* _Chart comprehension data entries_
= = = =

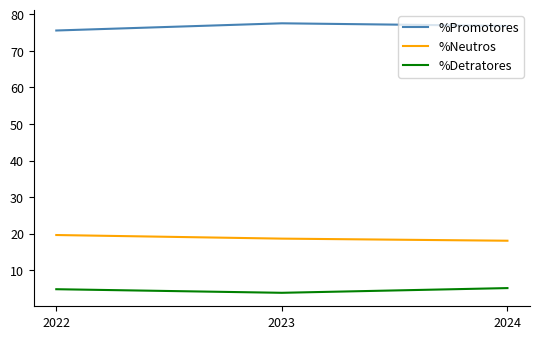

What is the spread (max minus min) of values at 2023?

73.8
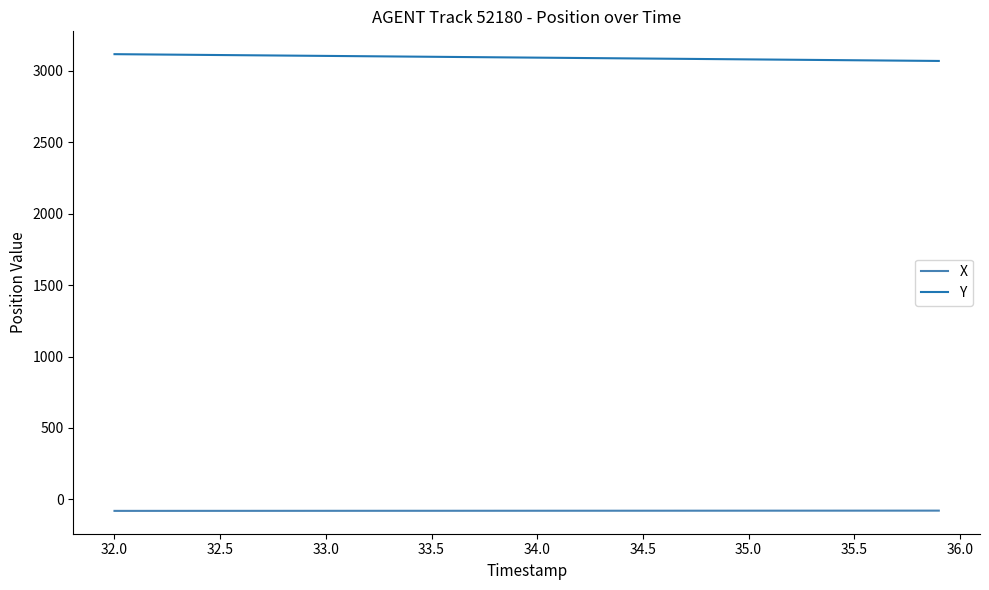

What is the maximum value shown in the chart?

3116.1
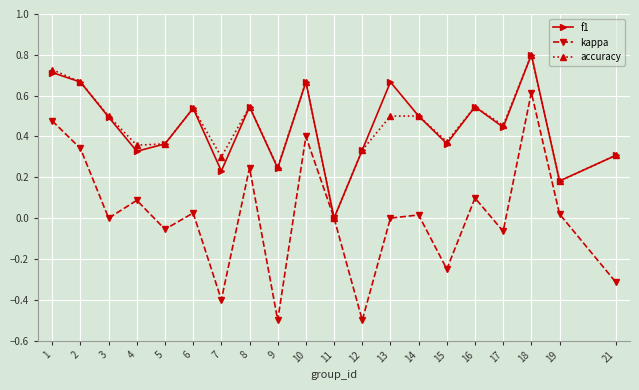

What is the minimum value shown in the chart?

-0.5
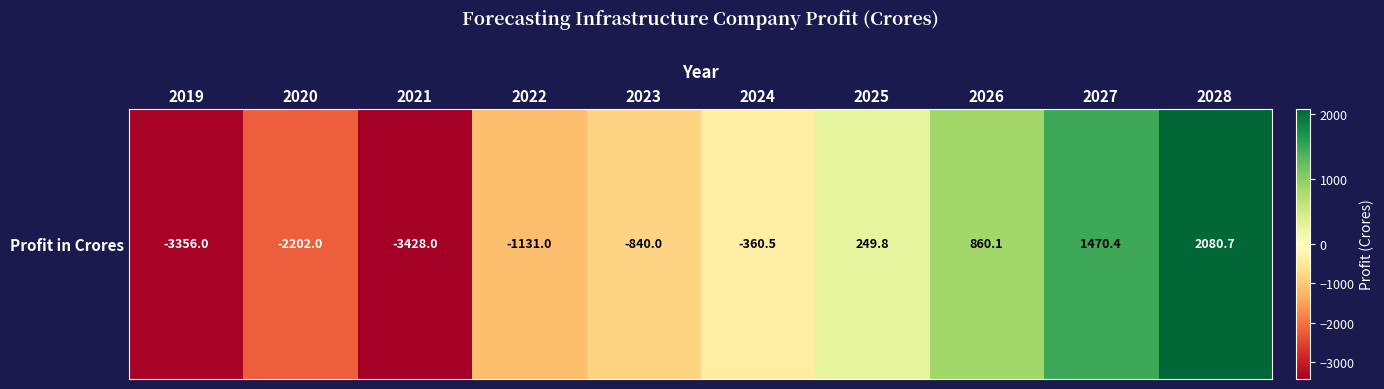

At which label is the value closest to -673?

2023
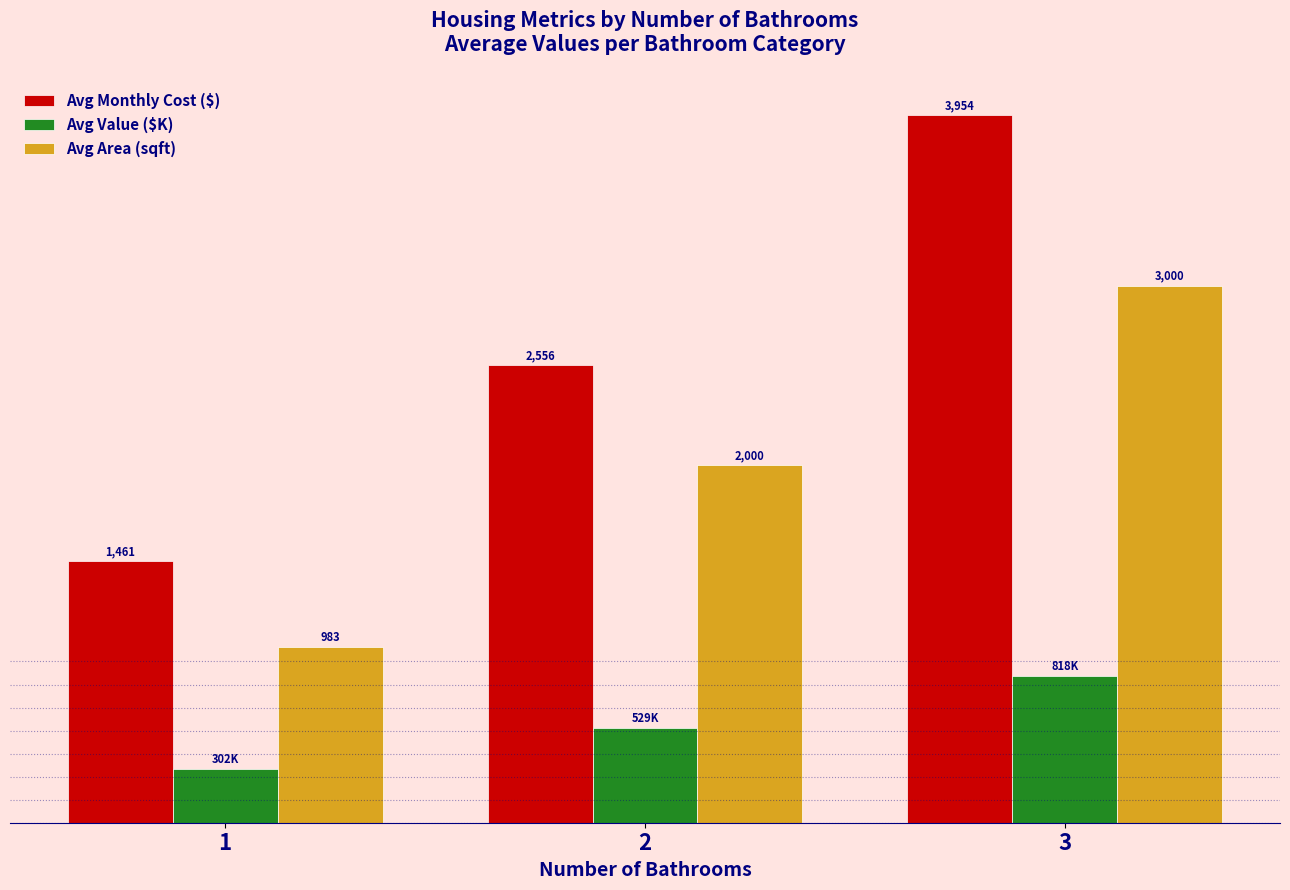

Which series has the largest range (max minus min)?

Avg Monthly Cost ($)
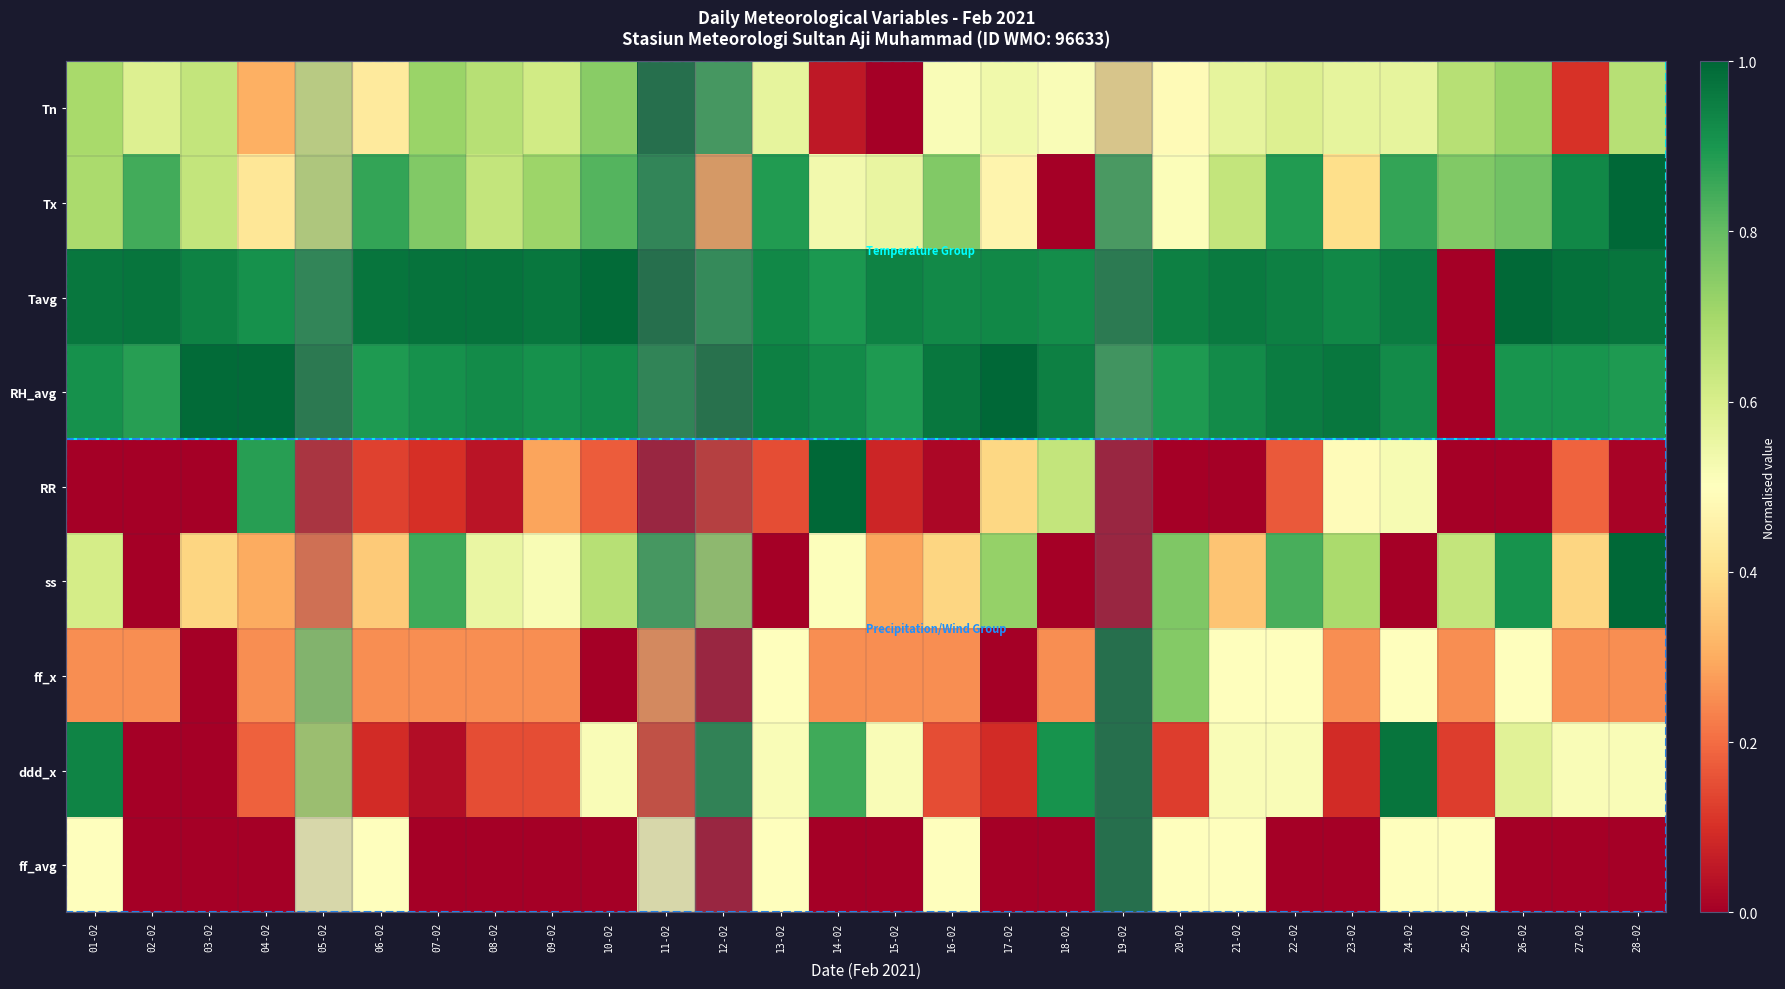

Reading left to right, transcribe all the data shown in this chart.

Tn: 01-02=0.7	02-02=0.6	03-02=0.6	04-02=0.3	05-02=0.6	06-02=0.4	07-02=0.7	08-02=0.7	09-02=0.6	10-02=0.7	11-02=1.0	12-02=0.9	13-02=0.6	14-02=0.1	15-02=0.0	16-02=0.5	17-02=0.5	18-02=0.5	19-02=0.4	20-02=0.5	21-02=0.6	22-02=0.6	23-02=0.6	24-02=0.6	25-02=0.7	26-02=0.7	27-02=0.1	28-02=0.7
Tx: 01-02=0.7	02-02=0.8	03-02=0.6	04-02=0.4	05-02=0.6	06-02=0.9	07-02=0.8	08-02=0.6	09-02=0.7	10-02=0.8	11-02=0.9	12-02=0.3	13-02=0.9	14-02=0.5	15-02=0.6	16-02=0.8	17-02=0.5	18-02=0.0	19-02=0.9	20-02=0.5	21-02=0.6	22-02=0.9	23-02=0.4	24-02=0.9	25-02=0.8	26-02=0.8	27-02=0.9	28-02=1.0
Tavg: 01-02=1.0	02-02=1.0	03-02=0.9	04-02=0.9	05-02=0.9	06-02=1.0	07-02=1.0	08-02=1.0	09-02=1.0	10-02=1.0	11-02=1.0	12-02=0.9	13-02=0.9	14-02=0.9	15-02=0.9	16-02=0.9	17-02=0.9	18-02=0.9	19-02=1.0	20-02=0.9	21-02=1.0	22-02=0.9	23-02=0.9	24-02=1.0	25-02=0.0	26-02=1.0	27-02=1.0	28-02=1.0
RH_avg: 01-02=0.9	02-02=0.9	03-02=1.0	04-02=1.0	05-02=1.0	06-02=0.9	07-02=0.9	08-02=0.9	09-02=0.9	10-02=0.9	11-02=0.9	12-02=1.0	13-02=0.9	14-02=0.9	15-02=0.9	16-02=1.0	17-02=1.0	18-02=0.9	19-02=0.9	20-02=0.9	21-02=0.9	22-02=1.0	23-02=1.0	24-02=0.9	25-02=0.0	26-02=0.9	27-02=0.9	28-02=0.9
RR: 01-02=0.0	02-02=0.0	03-02=0.0	04-02=0.9	05-02=0.0	06-02=0.1	07-02=0.1	08-02=0.0	09-02=0.3	10-02=0.2	11-02=0.0	12-02=0.1	13-02=0.1	14-02=1.0	15-02=0.1	16-02=0.0	17-02=0.4	18-02=0.6	19-02=0.0	20-02=0.0	21-02=0.0	22-02=0.2	23-02=0.5	24-02=0.5	25-02=0.0	26-02=0.0	27-02=0.2	28-02=0.0
ss: 01-02=0.6	02-02=0.0	03-02=0.4	04-02=0.3	05-02=0.2	06-02=0.4	07-02=0.9	08-02=0.6	09-02=0.5	10-02=0.7	11-02=0.9	12-02=0.7	13-02=0.0	14-02=0.5	15-02=0.3	16-02=0.4	17-02=0.7	18-02=0.0	19-02=0.0	20-02=0.8	21-02=0.3	22-02=0.8	23-02=0.7	24-02=0.0	25-02=0.6	26-02=0.9	27-02=0.4	28-02=1.0
ff_x: 01-02=0.2	02-02=0.2	03-02=0.0	04-02=0.2	05-02=0.8	06-02=0.2	07-02=0.2	08-02=0.2	09-02=0.2	10-02=0.0	11-02=0.2	12-02=0.0	13-02=0.5	14-02=0.2	15-02=0.2	16-02=0.2	17-02=0.0	18-02=0.2	19-02=1.0	20-02=0.8	21-02=0.5	22-02=0.5	23-02=0.2	24-02=0.5	25-02=0.2	26-02=0.5	27-02=0.2	28-02=0.2
ddd_x: 01-02=0.9	02-02=0.0	03-02=0.0	04-02=0.2	05-02=0.7	06-02=0.1	07-02=0.0	08-02=0.2	09-02=0.2	10-02=0.5	11-02=0.1	12-02=0.9	13-02=0.5	14-02=0.8	15-02=0.5	16-02=0.2	17-02=0.1	18-02=0.9	19-02=1.0	20-02=0.1	21-02=0.5	22-02=0.5	23-02=0.1	24-02=1.0	25-02=0.1	26-02=0.6	27-02=0.5	28-02=0.5
ff_avg: 01-02=0.5	02-02=0.0	03-02=0.0	04-02=0.0	05-02=0.5	06-02=0.5	07-02=0.0	08-02=0.0	09-02=0.0	10-02=0.0	11-02=0.5	12-02=0.0	13-02=0.5	14-02=0.0	15-02=0.0	16-02=0.5	17-02=0.0	18-02=0.0	19-02=1.0	20-02=0.5	21-02=0.5	22-02=0.0	23-02=0.0	24-02=0.5	25-02=0.5	26-02=0.0	27-02=0.0	28-02=0.0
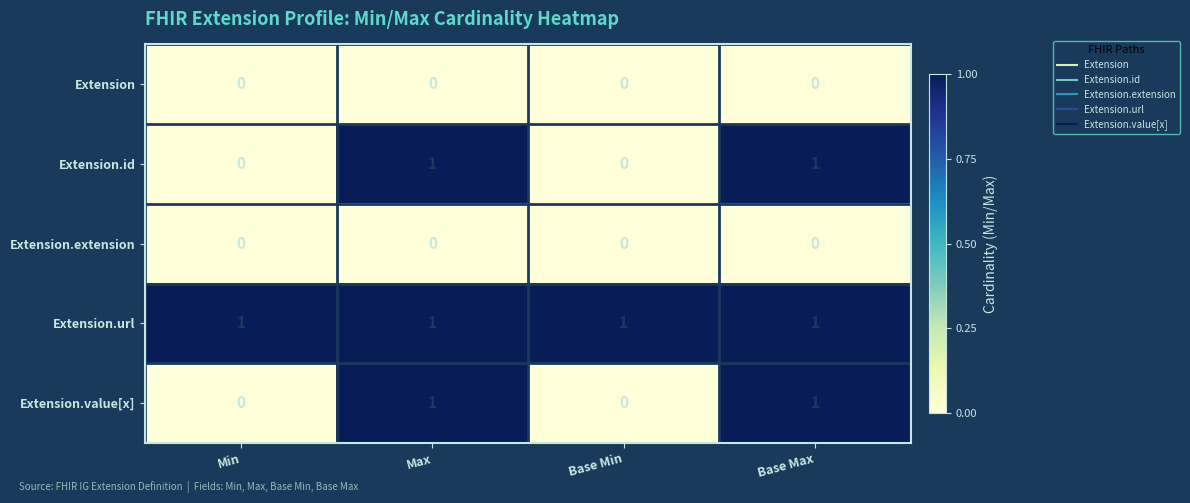

Reading left to right, extract all data points from this chart.

Extension: Min=0	Max=0	Base Min=0	Base Max=0
Extension.id: Min=0	Max=1	Base Min=0	Base Max=1
Extension.extension: Min=0	Max=0	Base Min=0	Base Max=0
Extension.url: Min=1	Max=1	Base Min=1	Base Max=1
Extension.value[x]: Min=0	Max=1	Base Min=0	Base Max=1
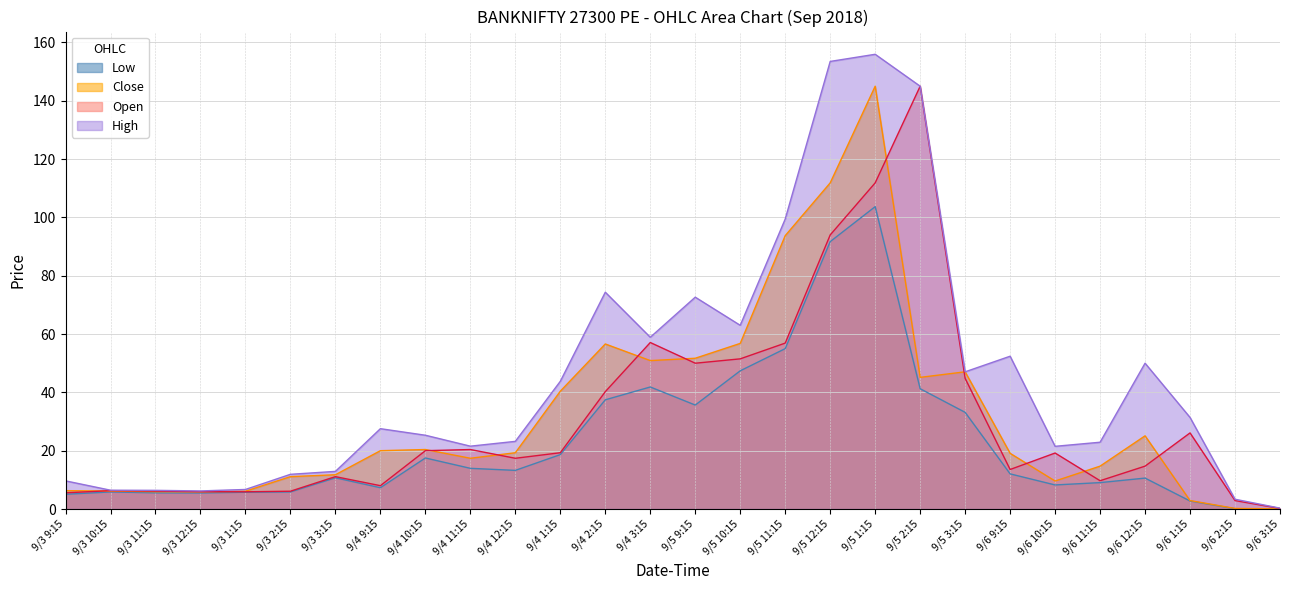

True or false: Close and Low cross at least once.

False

= = = =

* _Instructions for the task_
Convert every line of the entries above into a numbered list, one line per item. Omit blank lines and the picture markers.

* _Solved exercise_
1. What is the spread (max minus min) of values at 2023?
2. 73.8
3. What is the maximum value shown in the chart?
4. 3116.1
5. What is the minimum value shown in the chart?
6. -0.5
7. At which label is the value closest to -673?
8. 2023
9. Which series has the largest range (max minus min)?
10. Avg Monthly Cost ($)
11. Reading left to right, transcribe all the data shown in this chart.
12. Tn: 01-02=0.7	02-02=0.6	03-02=0.6	04-02=0.3	05-02=0.6	06-02=0.4	07-02=0.7	08-02=0.7	09-02=0.6	10-02=0.7	11-02=1.0	12-02=0.9	13-02=0.6	14-02=0.1	15-02=0.0	16-02=0.5	17-02=0.5	18-02=0.5	19-02=0.4	20-02=0.5	21-02=0.6	22-02=0.6	23-02=0.6	24-02=0.6	25-02=0.7	26-02=0.7	27-02=0.1	28-02=0.7
13. Tx: 01-02=0.7	02-02=0.8	03-02=0.6	04-02=0.4	05-02=0.6	06-02=0.9	07-02=0.8	08-02=0.6	09-02=0.7	10-02=0.8	11-02=0.9	12-02=0.3	13-02=0.9	14-02=0.5	15-02=0.6	16-02=0.8	17-02=0.5	18-02=0.0	19-02=0.9	20-02=0.5	21-02=0.6	22-02=0.9	23-02=0.4	24-02=0.9	25-02=0.8	26-02=0.8	27-02=0.9	28-02=1.0
14. Tavg: 01-02=1.0	02-02=1.0	03-02=0.9	04-02=0.9	05-02=0.9	06-02=1.0	07-02=1.0	08-02=1.0	09-02=1.0	10-02=1.0	11-02=1.0	12-02=0.9	13-02=0.9	14-02=0.9	15-02=0.9	16-02=0.9	17-02=0.9	18-02=0.9	19-02=1.0	20-02=0.9	21-02=1.0	22-02=0.9	23-02=0.9	24-02=1.0	25-02=0.0	26-02=1.0	27-02=1.0	28-02=1.0
15. RH_avg: 01-02=0.9	02-02=0.9	03-02=1.0	04-02=1.0	05-02=1.0	06-02=0.9	07-02=0.9	08-02=0.9	09-02=0.9	10-02=0.9	11-02=0.9	12-02=1.0	13-02=0.9	14-02=0.9	15-02=0.9	16-02=1.0	17-02=1.0	18-02=0.9	19-02=0.9	20-02=0.9	21-02=0.9	22-02=1.0	23-02=1.0	24-02=0.9	25-02=0.0	26-02=0.9	27-02=0.9	28-02=0.9
16. RR: 01-02=0.0	02-02=0.0	03-02=0.0	04-02=0.9	05-02=0.0	06-02=0.1	07-02=0.1	08-02=0.0	09-02=0.3	10-02=0.2	11-02=0.0	12-02=0.1	13-02=0.1	14-02=1.0	15-02=0.1	16-02=0.0	17-02=0.4	18-02=0.6	19-02=0.0	20-02=0.0	21-02=0.0	22-02=0.2	23-02=0.5	24-02=0.5	25-02=0.0	26-02=0.0	27-02=0.2	28-02=0.0
17. ss: 01-02=0.6	02-02=0.0	03-02=0.4	04-02=0.3	05-02=0.2	06-02=0.4	07-02=0.9	08-02=0.6	09-02=0.5	10-02=0.7	11-02=0.9	12-02=0.7	13-02=0.0	14-02=0.5	15-02=0.3	16-02=0.4	17-02=0.7	18-02=0.0	19-02=0.0	20-02=0.8	21-02=0.3	22-02=0.8	23-02=0.7	24-02=0.0	25-02=0.6	26-02=0.9	27-02=0.4	28-02=1.0
18. ff_x: 01-02=0.2	02-02=0.2	03-02=0.0	04-02=0.2	05-02=0.8	06-02=0.2	07-02=0.2	08-02=0.2	09-02=0.2	10-02=0.0	11-02=0.2	12-02=0.0	13-02=0.5	14-02=0.2	15-02=0.2	16-02=0.2	17-02=0.0	18-02=0.2	19-02=1.0	20-02=0.8	21-02=0.5	22-02=0.5	23-02=0.2	24-02=0.5	25-02=0.2	26-02=0.5	27-02=0.2	28-02=0.2
19. ddd_x: 01-02=0.9	02-02=0.0	03-02=0.0	04-02=0.2	05-02=0.7	06-02=0.1	07-02=0.0	08-02=0.2	09-02=0.2	10-02=0.5	11-02=0.1	12-02=0.9	13-02=0.5	14-02=0.8	15-02=0.5	16-02=0.2	17-02=0.1	18-02=0.9	19-02=1.0	20-02=0.1	21-02=0.5	22-02=0.5	23-02=0.1	24-02=1.0	25-02=0.1	26-02=0.6	27-02=0.5	28-02=0.5
20. ff_avg: 01-02=0.5	02-02=0.0	03-02=0.0	04-02=0.0	05-02=0.5	06-02=0.5	07-02=0.0	08-02=0.0	09-02=0.0	10-02=0.0	11-02=0.5	12-02=0.0	13-02=0.5	14-02=0.0	15-02=0.0	16-02=0.5	17-02=0.0	18-02=0.0	19-02=1.0	20-02=0.5	21-02=0.5	22-02=0.0	23-02=0.0	24-02=0.5	25-02=0.5	26-02=0.0	27-02=0.0	28-02=0.0
21. Reading left to right, extract all data points from this chart.
22. Extension: Min=0	Max=0	Base Min=0	Base Max=0
23. Extension.id: Min=0	Max=1	Base Min=0	Base Max=1
24. Extension.extension: Min=0	Max=0	Base Min=0	Base Max=0
25. Extension.url: Min=1	Max=1	Base Min=1	Base Max=1
26. Extension.value[x]: Min=0	Max=1	Base Min=0	Base Max=1
27. True or false: Close and Low cross at least once.
28. False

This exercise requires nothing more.